• _WORK REQUIRED_
Skip any image you find and restate the rest of the data word for word.

_ _ _ _ _

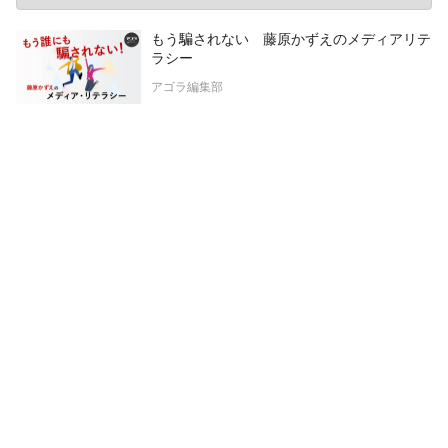
もう騙されない 藤原かずえのメディアリテ
ラシー
アゴラ編集部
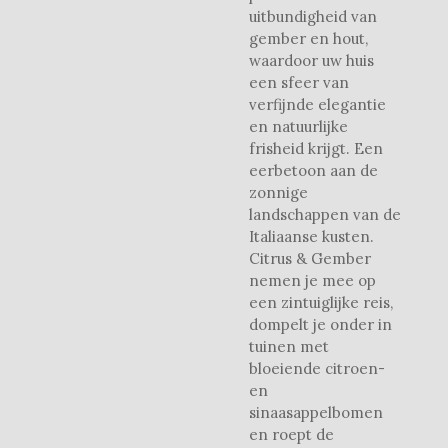
uitbundigheid van
gember en hout,
waardoor uw huis
een sfeer van
verfijnde elegantie
en natuurlijke
frisheid krijgt. Een
eerbetoon aan de
zonnige
landschappen van de
Italiaanse kusten.
Citrus & Gember
nemen je mee op
een zintuiglijke reis,
dompelt je onder in
tuinen met
bloeiende citroen-
en
sinaasappelbomen
en roept de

_ _ _ _ _

• _TASK OUTPUT_
もう騙されない 藤原かずえのメディアリテ
ラシー
アゴラ編集部
uitbundigheid van
gember en hout,
waardoor uw huis
een sfeer van
verfijnde elegantie
en natuurlijke
frisheid krijgt. Een
eerbetoon aan de
zonnige
landschappen van de
Italiaanse kusten.
Citrus & Gember
nemen je mee op
een zintuiglijke reis,
dompelt je onder in
tuinen met
bloeiende citroen-
en
sinaasappelbomen
en roept de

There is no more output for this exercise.